Good advice for a young child, right? Regardless of your personal views about the National Rifle Association, I would hope we can agree that teaching kids not to touch guns and to find an adult immediately if they encounter one is a good idea. And yet Eddie Eagle has met resistance in many places around the US for cynically political reasons. The sad irony is that the children of responsible gun owners are the least likely to need a program like Eddie Eagle, probably having learned gun safety from a young age, while the children from staunchly anti-2nd Amendment homes are the most likely to mishandle firearms out of pure ignorance, often with tragic results.
Older children should be taught The Four Rules of firearms safety, and encouraged to practice them with inert replicas of guns until you are satisfied they can carry one around with the muzzle always pointed in a safe direction and their finger always off the trigger. Knowing how to safely unload both a semiautomatic pistol and a revolver is also a very useful skill and can be taught to tweens and teens in just a few minutes.
Despite our angrily divided political climate in 2019, teaching kids gun safety is not a political issue no matter how the craven opportunists may try to make it one. There might not be guns in your household, but there are guns in countless millions of other households around the country. We owe it to our children to arm them with the knowledge, skills, and attitude they need to be safe around firearms. Anything less is irresponsible, and it appears that the Iowa school systems agree.
"We have conditions in this country that have made this a political debate and it’s really not a political debate for us we feel like we’re doing right for our community," Foster said.
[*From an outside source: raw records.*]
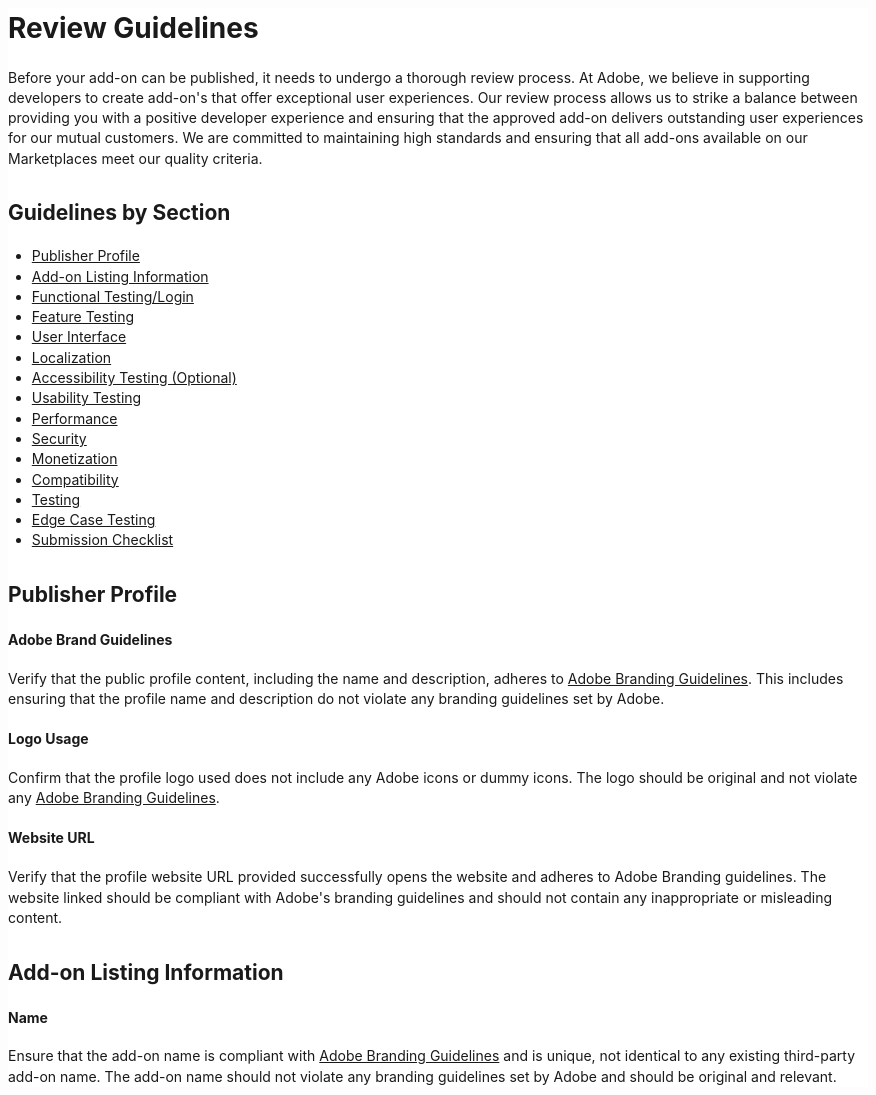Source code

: # Review Guidelines

Before your add-on can be published, it needs to undergo a thorough review process. At Adobe, we believe in supporting developers to create add-on's that offer exceptional user experiences. Our review process allows us to strike a balance between providing you with a positive developer experience and ensuring that the approved add-on delivers outstanding user experiences for our mutual customers. We are committed to maintaining high standards and ensuring that all add-ons available on our Marketplaces meet our quality criteria.

## Guidelines by Section

- [Publisher Profile](#publisher-profile)
- [Add-on Listing Information](#publisher-profile)
- [Functional Testing/Login](#functional-testing--login)
- [Feature Testing](#feature-testing)
- [User Interface](#user-interface)
- [Localization](#localization)
- [Accessibility Testing (Optional)](#accessibility-testing-optional)
- [Usability Testing](#usability-testing)
- [Performance](#performance)
- [Security](#security)
- [Monetization](#monetization)
- [Compatibility](#compatibility)
- [Testing](#testing)
- [Edge Case Testing](#edge-case-testing)
- [Submission Checklist](#submission-checklist)


## Publisher Profile
 
#### Adobe Brand Guidelines
Verify that the public profile content, including the name and description, adheres to [Adobe Branding Guidelines](https://partners.adobe.com/exchangeprogram/creativecloud/marketing/dev-brand-guide.html). This includes ensuring that the profile name and description do not violate any branding guidelines set by Adobe.

#### Logo Usage
Confirm that the profile logo used does not include any Adobe icons or dummy icons. The logo should be original and not violate any [Adobe Branding Guidelines](https://partners.adobe.com/exchangeprogram/creativecloud/marketing/dev-brand-guide.html).

#### Website URL
Verify that the profile website URL provided successfully opens the website and adheres to Adobe Branding guidelines. The website linked should be compliant with Adobe's branding guidelines and should not contain any inappropriate or misleading content.


## Add-on Listing Information

#### Name
Ensure that the add-on name is compliant with [Adobe Branding Guidelines](https://partners.adobe.com/exchangeprogram/creativecloud/marketing/dev-brand-guide.html) and is unique, not identical to any existing third-party add-on name. The add-on name should not violate any branding guidelines set by Adobe and should be original and relevant.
Exactly. Whether or not you're a gun owner, there's simply no excuse to neglect gun-proofing your children. It doesn't have to be done with actual firearms; inert replicas of handguns and even long guns are available online, like this blaze orange rubber training gun from Amazon (affiliate link). No one would ever mistake it for a real firearm and it can be safely handled without risk to anyone. Teaching kids how to keep the muzzle pointed in a safe direction and their finger off the trigger, if they must handle the gun at all, could quite literally save a life one day. This pellet gun (Amazon affiliate link) is made entirely of plastic and has a bright orange tip so again, it's clearly a toy. But what's neat about it is the working slide and a magazine that can be released and removed from the gun. Teaching an older child how to "drop the mag, rack the slide, lock it open" in that order is totally possible with this amazing little BB gun, and I use it often in my classes with adult students simply because it's a completely safe way to show them how to properly clear a semiautomatic pistol.
Of course, you must know how to do these things yourself before trying to impart the knowledge upon your children. And that's where formal firearms training comes in. If you don't know how to safely handle a gun, why not? What would you do if you found one on a playground? What would you do if your five-year-old came running out of an uncle's bedroom with a pistol in his little hands? If you can't answer these questions confidently, it's time to sign up for a gun safety class. You can take a class that includes live fire (shooting) or one that's entirely in the classroom (I offer both). Some people have no desire to ever fire a gun--but they still want to know how to safely handle and manipulate one. And you should too.
I applaud the Iowa superintendent and parents who were wise enough to bring gun safety training into the schools and pray that every district will follow their lead. Because again, this is not a political issue despite the dishonest press releases, cherry-picked studies, and sensational headlines we see in any mainstream media article about gun violence. Teaching kids how to be safe around guns is a matter of life and death, and our sacred duty as loving parents.
Keep learning, keep teaching, and stay safe out there!